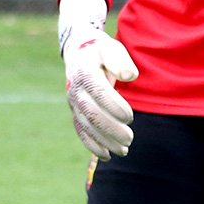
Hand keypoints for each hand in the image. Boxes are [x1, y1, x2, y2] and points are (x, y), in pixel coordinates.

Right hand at [59, 0, 138, 158]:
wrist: (80, 53)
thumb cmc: (100, 51)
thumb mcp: (111, 47)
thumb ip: (120, 60)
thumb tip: (129, 76)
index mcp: (85, 72)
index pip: (97, 92)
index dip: (113, 107)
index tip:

Task brief: All of the listing is to be written out exactly, with the pictures left out.

Response box:
Hand keypoints for each hand in the image. Boxes are [x1, y1, x2, y2] and points are (x, y), in pixel coordinates.

Right hand at [59, 0, 138, 158]:
wrist: (80, 53)
thumb cmc: (100, 51)
thumb mcp: (111, 47)
thumb ip: (120, 60)
thumb tip: (129, 76)
index mcp: (85, 72)
index pip: (97, 92)
index dip: (113, 107)
index tip:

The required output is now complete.